>> START SOURCE RECORDS

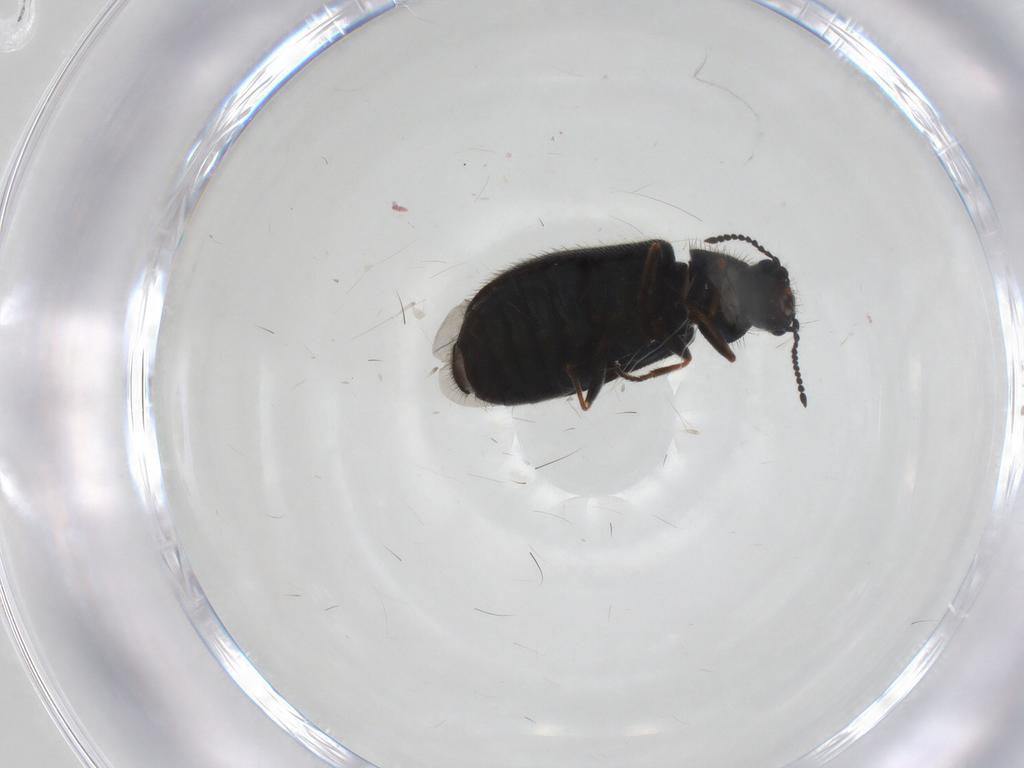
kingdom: Animalia
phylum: Arthropoda
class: Insecta
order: Coleoptera
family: Melyridae
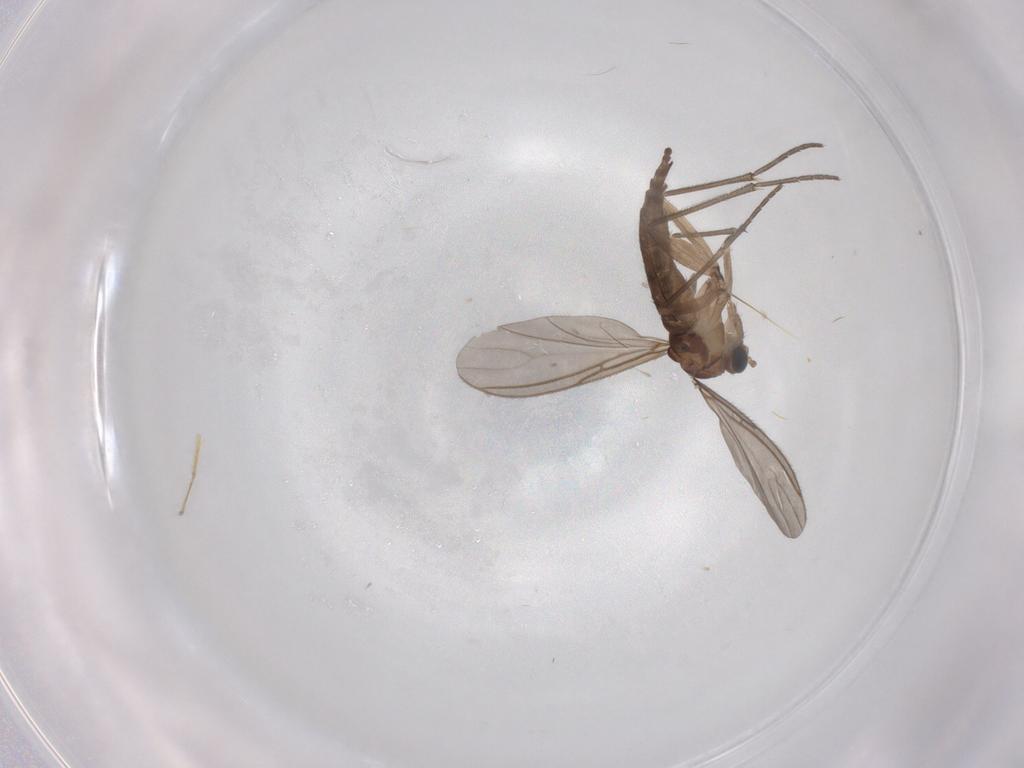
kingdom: Animalia
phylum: Arthropoda
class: Insecta
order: Diptera
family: Sciaridae
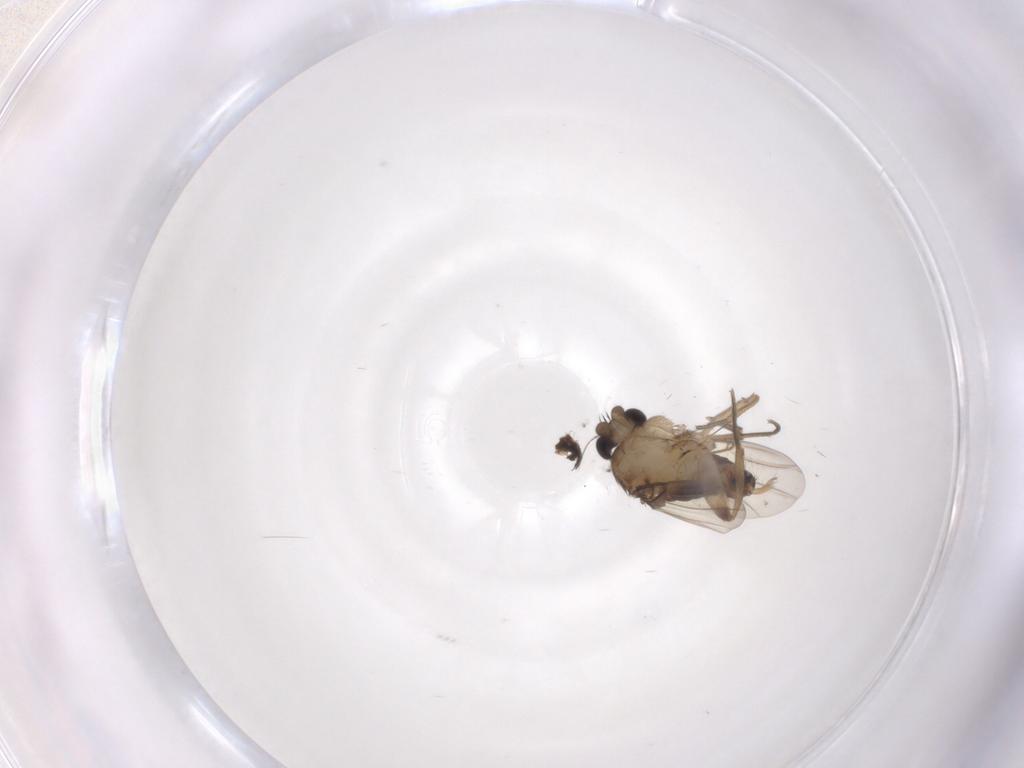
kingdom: Animalia
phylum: Arthropoda
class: Insecta
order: Diptera
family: Phoridae
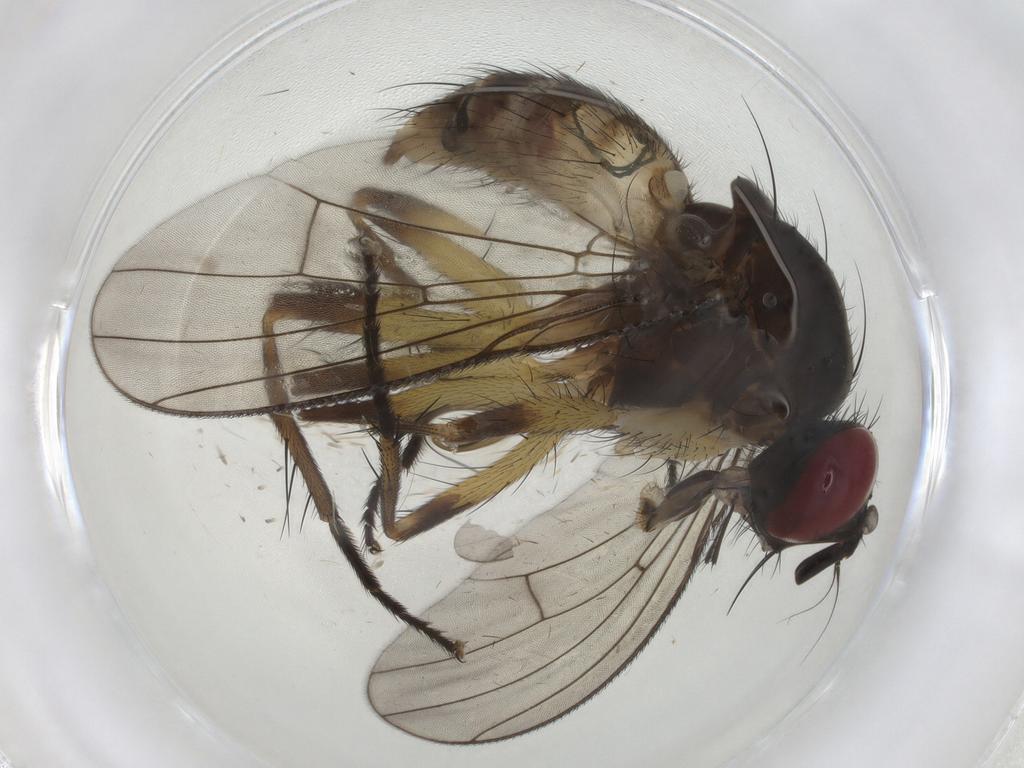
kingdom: Animalia
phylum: Arthropoda
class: Insecta
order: Diptera
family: Muscidae
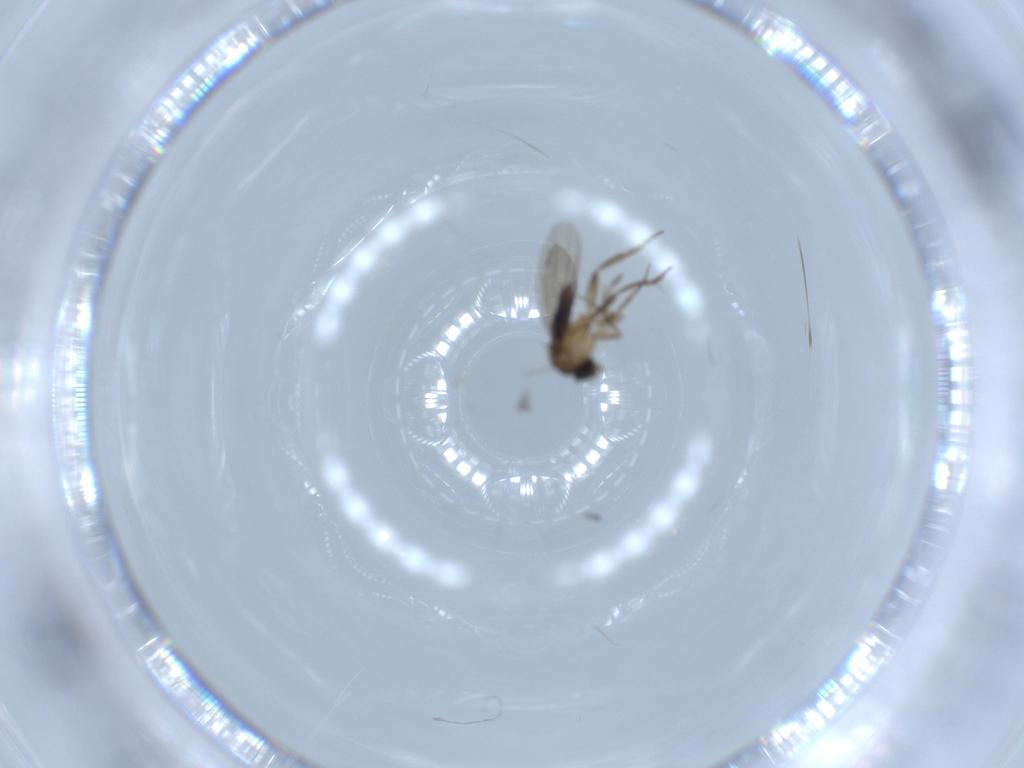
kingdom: Animalia
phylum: Arthropoda
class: Insecta
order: Diptera
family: Phoridae
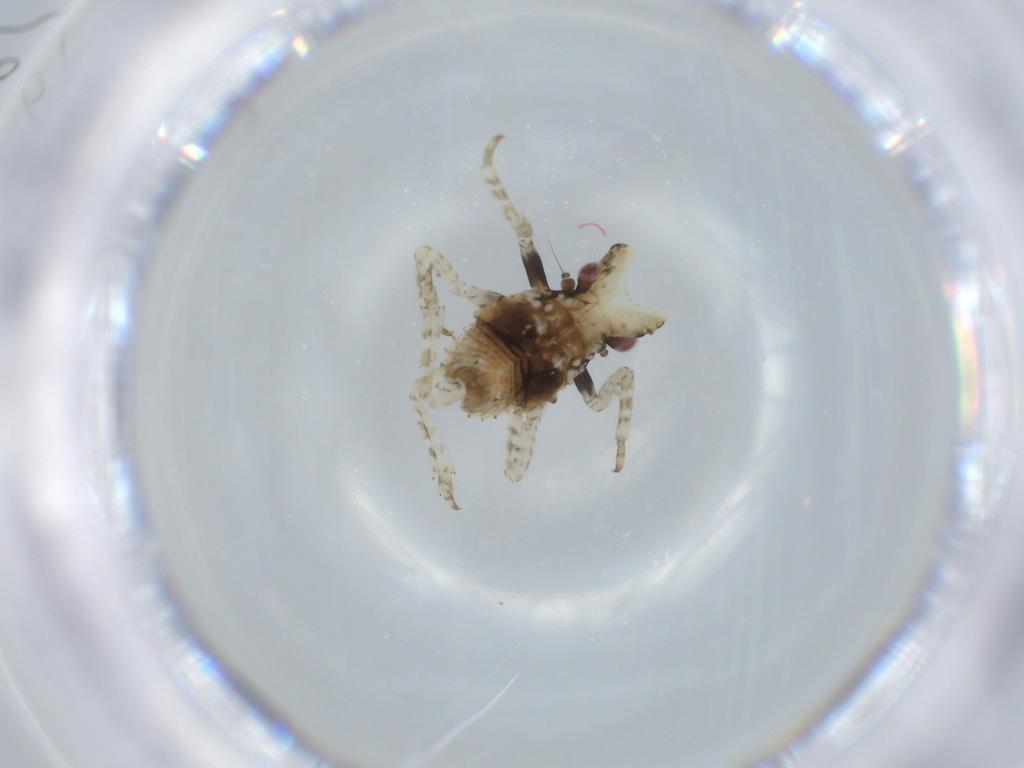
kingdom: Animalia
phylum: Arthropoda
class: Insecta
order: Hemiptera
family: Fulgoridae
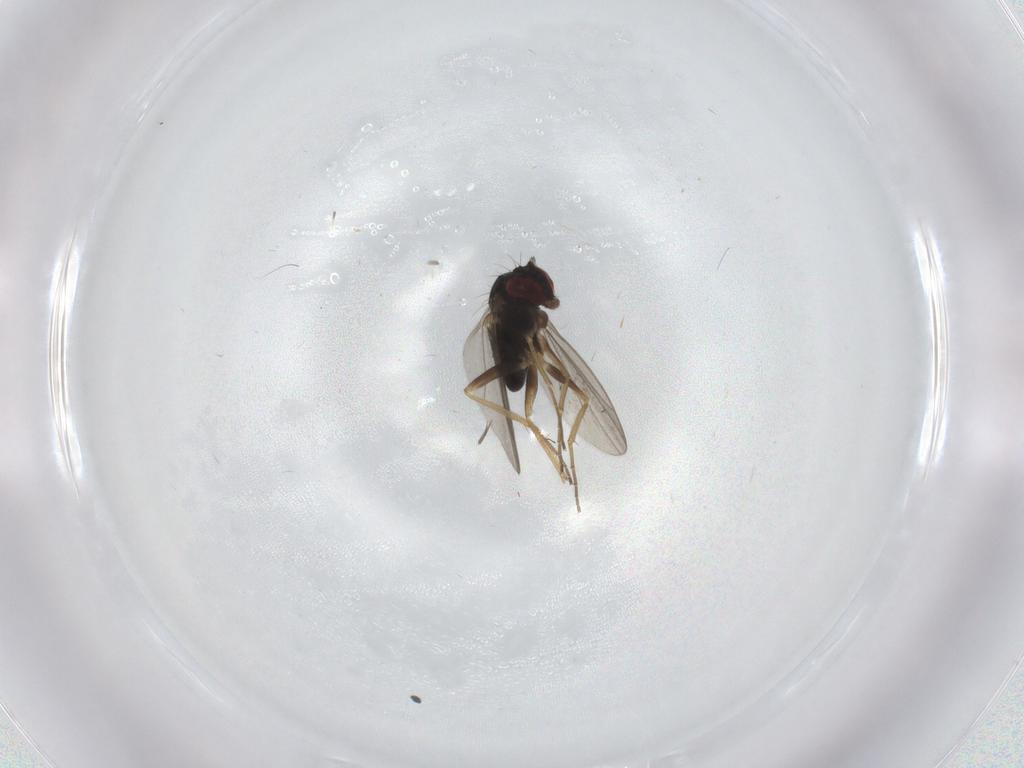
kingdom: Animalia
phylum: Arthropoda
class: Insecta
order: Diptera
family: Dolichopodidae
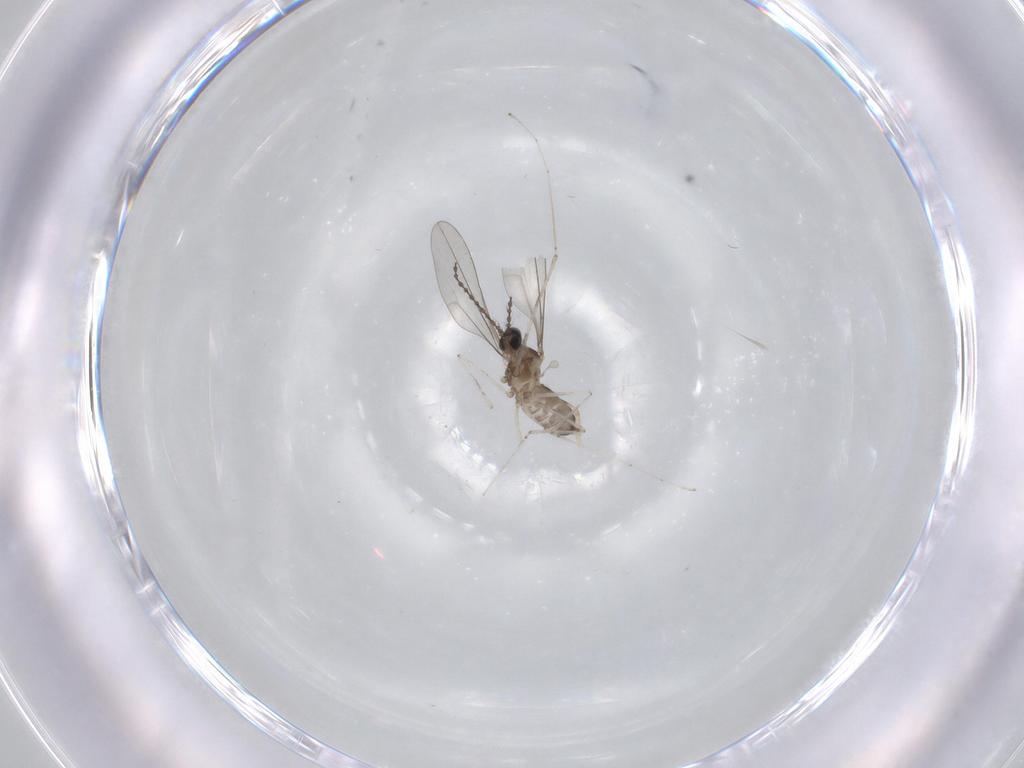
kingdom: Animalia
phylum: Arthropoda
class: Insecta
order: Diptera
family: Cecidomyiidae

>> END SOURCE RECORDS

Reproduce the records verbatim, starting at the line that contains "family: Sciaridae" and continuing through the end of the records, omitting the pictures.

family: Sciaridae
kingdom: Animalia
phylum: Arthropoda
class: Insecta
order: Diptera
family: Phoridae
kingdom: Animalia
phylum: Arthropoda
class: Insecta
order: Diptera
family: Muscidae
kingdom: Animalia
phylum: Arthropoda
class: Insecta
order: Diptera
family: Phoridae
kingdom: Animalia
phylum: Arthropoda
class: Insecta
order: Hemiptera
family: Fulgoridae
kingdom: Animalia
phylum: Arthropoda
class: Insecta
order: Diptera
family: Dolichopodidae
kingdom: Animalia
phylum: Arthropoda
class: Insecta
order: Diptera
family: Cecidomyiidae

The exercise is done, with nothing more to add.